Overfitting

Also known as: overfit, memorization, overfitted model

research beginner

What is Overfitting?

Overfitting occurs when a machine learning model learns the training data too well, memorizing specific examples including their noise and idiosyncrasies rather than learning the underlying patterns. An overfitted model performs excellently on its training data but fails to generalize to new, unseen data. It is one of the most fundamental challenges in machine learning and a concept every practitioner must understand.

The Generalization Trade-Off

Think of overfitting like a student who memorizes every answer on a practice exam but cannot solve novel problems on the real test. The model has learned what to say for specific inputs rather than understanding why. The goal of machine learning is generalization, the ability to perform well on data the model has never seen before. Overfitting is the failure mode where a model sacrifices generalization for training performance. The tension between fitting the training data closely enough to learn useful patterns, but not so closely that it memorizes noise, is central to the entire discipline.

Causes and Prevention

Overfitting is more likely when the model has too many parameters relative to the amount of training data, when training runs for too many epochs, or when the data lacks diversity. Common prevention techniques include regularization (adding penalties for model complexity), dropout (randomly disabling neurons during training), early stopping (halting training before the model begins memorizing), data augmentation (artificially increasing dataset diversity), and cross-validation (testing on held-out portions of data).

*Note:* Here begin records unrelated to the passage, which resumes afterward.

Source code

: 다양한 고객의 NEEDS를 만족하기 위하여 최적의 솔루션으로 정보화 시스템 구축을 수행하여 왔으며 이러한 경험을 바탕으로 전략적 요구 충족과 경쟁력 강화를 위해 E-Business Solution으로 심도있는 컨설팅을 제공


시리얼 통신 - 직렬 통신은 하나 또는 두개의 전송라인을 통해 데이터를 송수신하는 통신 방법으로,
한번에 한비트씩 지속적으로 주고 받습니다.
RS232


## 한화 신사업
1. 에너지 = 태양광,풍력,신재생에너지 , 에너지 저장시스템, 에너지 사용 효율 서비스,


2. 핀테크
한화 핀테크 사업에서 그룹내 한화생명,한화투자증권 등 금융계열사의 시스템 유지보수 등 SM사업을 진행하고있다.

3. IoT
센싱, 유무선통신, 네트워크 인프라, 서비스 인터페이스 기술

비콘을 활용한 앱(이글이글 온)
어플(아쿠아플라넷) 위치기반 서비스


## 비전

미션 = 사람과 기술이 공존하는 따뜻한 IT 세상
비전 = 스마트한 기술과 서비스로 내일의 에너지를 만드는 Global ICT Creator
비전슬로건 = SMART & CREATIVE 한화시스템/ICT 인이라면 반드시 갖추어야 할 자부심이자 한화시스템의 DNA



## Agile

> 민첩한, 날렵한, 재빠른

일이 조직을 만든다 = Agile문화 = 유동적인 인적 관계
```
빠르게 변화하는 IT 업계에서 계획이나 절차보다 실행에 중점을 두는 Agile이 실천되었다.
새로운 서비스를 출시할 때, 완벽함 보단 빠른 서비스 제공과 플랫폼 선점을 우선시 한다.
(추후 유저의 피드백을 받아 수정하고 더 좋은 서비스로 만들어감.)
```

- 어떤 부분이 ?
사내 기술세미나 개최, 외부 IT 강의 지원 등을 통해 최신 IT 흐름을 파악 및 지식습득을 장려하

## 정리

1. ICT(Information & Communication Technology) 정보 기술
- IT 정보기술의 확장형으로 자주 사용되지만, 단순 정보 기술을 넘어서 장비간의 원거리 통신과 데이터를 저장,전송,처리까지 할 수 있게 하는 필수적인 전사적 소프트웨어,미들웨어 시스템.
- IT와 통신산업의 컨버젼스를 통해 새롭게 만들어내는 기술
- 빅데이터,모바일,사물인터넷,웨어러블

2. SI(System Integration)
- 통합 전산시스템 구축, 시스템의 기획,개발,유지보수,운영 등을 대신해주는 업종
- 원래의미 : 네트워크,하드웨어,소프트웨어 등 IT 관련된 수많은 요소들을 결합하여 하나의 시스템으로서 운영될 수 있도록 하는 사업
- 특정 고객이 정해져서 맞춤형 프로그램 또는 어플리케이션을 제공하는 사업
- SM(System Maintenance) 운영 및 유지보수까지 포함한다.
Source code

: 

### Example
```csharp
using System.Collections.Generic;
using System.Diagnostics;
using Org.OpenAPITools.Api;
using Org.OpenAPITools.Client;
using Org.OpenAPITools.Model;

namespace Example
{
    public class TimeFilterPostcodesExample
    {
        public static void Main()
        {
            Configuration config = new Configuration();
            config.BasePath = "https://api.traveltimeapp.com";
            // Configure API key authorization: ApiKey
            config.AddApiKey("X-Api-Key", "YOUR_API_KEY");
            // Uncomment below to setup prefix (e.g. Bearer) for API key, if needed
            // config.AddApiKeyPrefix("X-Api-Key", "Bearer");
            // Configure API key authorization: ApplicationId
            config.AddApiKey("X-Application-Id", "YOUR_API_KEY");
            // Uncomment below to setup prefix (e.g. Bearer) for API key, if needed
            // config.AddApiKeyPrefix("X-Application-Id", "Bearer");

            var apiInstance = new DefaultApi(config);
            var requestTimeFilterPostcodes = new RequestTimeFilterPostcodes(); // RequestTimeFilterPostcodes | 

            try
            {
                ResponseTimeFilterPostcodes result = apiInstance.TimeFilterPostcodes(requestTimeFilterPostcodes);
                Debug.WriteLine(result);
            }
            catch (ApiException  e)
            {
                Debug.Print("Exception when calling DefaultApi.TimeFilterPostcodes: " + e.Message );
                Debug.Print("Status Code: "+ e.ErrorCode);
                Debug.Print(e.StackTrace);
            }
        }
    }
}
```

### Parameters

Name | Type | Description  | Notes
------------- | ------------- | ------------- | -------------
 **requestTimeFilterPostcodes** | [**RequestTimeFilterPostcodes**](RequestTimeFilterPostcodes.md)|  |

Overfitting in the LLM Era

Large language models present an interesting relationship with overfitting. Their massive parameter counts would traditionally suggest extreme overfitting risk, but scaling laws have shown that sufficiently large models trained on sufficiently large datasets actually generalize better. The risk surfaces during fine-tuning, where a foundation model is adapted to a small specialized dataset and can quickly memorize it. Careful learning rate scheduling, small dataset augmentation, and evaluation on held-out data remain essential practices.